The proprietors at Prairie Blossom are two lovely women who made me feel right at home and special at the same time. Among the many visitors who came into the gift shop, I met a talented artist named Rabbit Knows Gun and was able to sit and visit with him for a while. If all goes well, we may collaborate on a book. If nothing else, I've made another friend—several new friends, in fact, throughout the past two weekends. And every friend I meet is a priceless treasure.

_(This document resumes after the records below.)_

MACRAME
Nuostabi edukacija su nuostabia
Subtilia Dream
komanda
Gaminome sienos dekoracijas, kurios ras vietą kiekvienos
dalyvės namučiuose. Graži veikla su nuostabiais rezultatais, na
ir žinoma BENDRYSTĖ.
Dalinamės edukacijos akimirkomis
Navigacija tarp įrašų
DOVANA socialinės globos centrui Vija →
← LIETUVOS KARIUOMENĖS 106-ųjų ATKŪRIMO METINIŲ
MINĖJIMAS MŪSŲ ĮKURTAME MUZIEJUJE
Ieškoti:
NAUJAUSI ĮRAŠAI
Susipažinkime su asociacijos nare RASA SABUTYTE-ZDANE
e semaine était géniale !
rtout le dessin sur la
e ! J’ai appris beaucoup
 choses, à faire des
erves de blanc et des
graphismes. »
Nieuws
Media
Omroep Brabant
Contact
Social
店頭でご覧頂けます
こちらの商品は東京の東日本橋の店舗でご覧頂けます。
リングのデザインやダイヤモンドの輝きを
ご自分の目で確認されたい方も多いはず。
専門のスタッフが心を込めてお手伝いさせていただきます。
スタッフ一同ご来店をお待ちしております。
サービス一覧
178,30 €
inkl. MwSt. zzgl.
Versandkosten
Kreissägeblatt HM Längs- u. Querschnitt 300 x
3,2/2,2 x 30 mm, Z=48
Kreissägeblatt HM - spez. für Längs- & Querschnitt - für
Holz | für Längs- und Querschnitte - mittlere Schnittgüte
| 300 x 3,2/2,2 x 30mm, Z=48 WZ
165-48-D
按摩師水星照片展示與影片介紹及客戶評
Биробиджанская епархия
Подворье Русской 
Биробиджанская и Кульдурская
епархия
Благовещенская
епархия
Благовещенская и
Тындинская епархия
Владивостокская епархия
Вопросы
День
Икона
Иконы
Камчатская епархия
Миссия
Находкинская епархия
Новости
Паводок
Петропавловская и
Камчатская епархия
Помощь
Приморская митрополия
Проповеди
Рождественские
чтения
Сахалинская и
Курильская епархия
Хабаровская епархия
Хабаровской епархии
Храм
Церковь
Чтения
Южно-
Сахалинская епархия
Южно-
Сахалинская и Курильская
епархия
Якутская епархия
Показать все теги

Thursday, January 31, 2008
I have spent a lot of time with grandchildren lately, and I count my blessings for every moment. Each one of them is absolutely precious. They offer fresh eyes with which to view life.
I recently had the privelege of spending a day with students in Ryegate, at a small Montana school. The next day, I met many more kids while signing books at the Montana Winter Fair in Lewistown. I got to spend the night at a friend's house and get better acquainted with her three wonderful kids. She took her horse, "Starlight" to the WinterFair so that kids who came to my table could see him "in person," pet him, and get his "autograph. I witnessed, as I have many time before, the natural bond between child and horse.
Tomorrow, I will visit 130 fifth graders at Lockwood school in Billings and, in the evening, be on hand at a gift shop downtown, to talk to people and sign my books. As I have said many times, children are my first love and my best inspiration. When I talk to them, I often quote Napoleon Hill, who inspired me to go for the career of my choice. In his book, Think and Grow Rich, he said, "Whatever the mind of man can conceive and believe, it can achieve."
It's easy to allow adversity (or what seems to be adversity) to throw a person off that tract, but I was reminded this morning, as I picked up a copy of Hill's book at my son's house, that positive thinking is the answer to whatever situation in which we find ourselves. In order to think positively, however, it is necessary, as Napoleon Hill says, to prepare the mind by clearing out three impediments to success: indecision, doubt, and fear. "Indecision is the seedling of fear. Indecision crystallizes into doubt, the two blend and become fear."
Hill also mentions an even greater enemy, which, he says, is more deeply seated and more often fatal than all fears. He calls it "susceptibility to neageive influences." As I perused this chapter on fear, this morning, I asked myself just how much negative influences have exacerbated fear in me this past month. Then an even more important question came to mind. "Have I been a negative influence for others, increasing their fear, and thus promulgating negative thinking in them?"
This is the food for thought that I will be chewing on today and the days ahead as I work to replace doubt with hope, fear with courage, and indecision with action.